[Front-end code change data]
================================

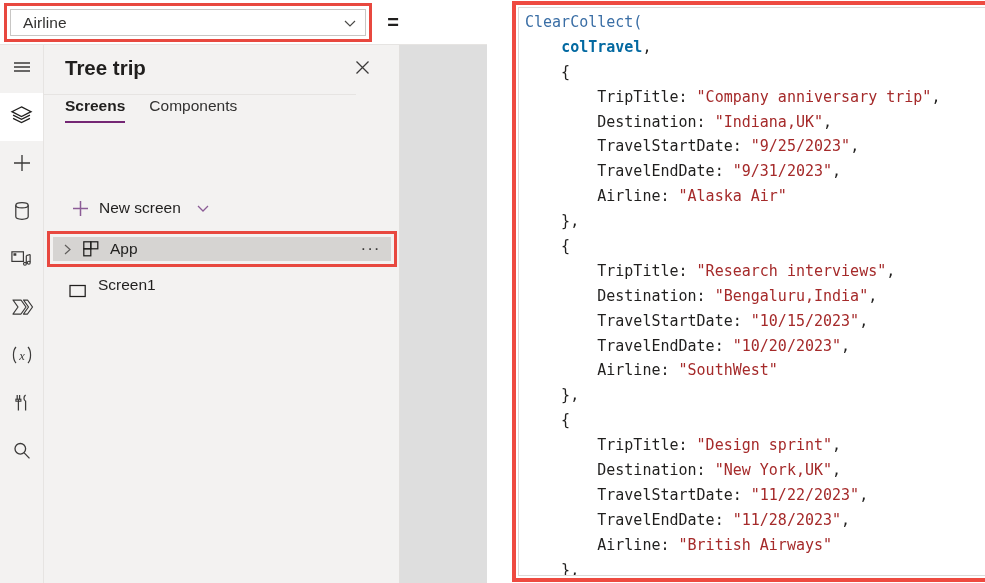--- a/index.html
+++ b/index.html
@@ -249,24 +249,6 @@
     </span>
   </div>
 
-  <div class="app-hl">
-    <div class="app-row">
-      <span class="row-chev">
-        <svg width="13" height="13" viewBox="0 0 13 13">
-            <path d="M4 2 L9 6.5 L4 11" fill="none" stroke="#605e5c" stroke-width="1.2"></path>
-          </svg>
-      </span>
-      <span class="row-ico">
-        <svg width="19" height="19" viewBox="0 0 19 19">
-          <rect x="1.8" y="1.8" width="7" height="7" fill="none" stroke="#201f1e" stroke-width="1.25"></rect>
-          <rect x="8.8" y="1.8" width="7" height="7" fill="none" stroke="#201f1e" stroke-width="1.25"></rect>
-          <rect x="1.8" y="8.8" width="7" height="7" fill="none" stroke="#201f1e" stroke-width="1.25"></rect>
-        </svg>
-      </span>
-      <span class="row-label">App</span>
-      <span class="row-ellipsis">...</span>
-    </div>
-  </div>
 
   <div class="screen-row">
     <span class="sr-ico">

================================

» REQUIREMENT
When a line above contains the string "class", copy that line.

» RESPONSE
-  <div class="app-hl">
-    <div class="app-row">
-      <span class="row-chev">
-      <span class="row-ico">
-      <span class="row-label">App</span>
-      <span class="row-ellipsis">...</span>
   <div class="screen-row">
     <span class="sr-ico">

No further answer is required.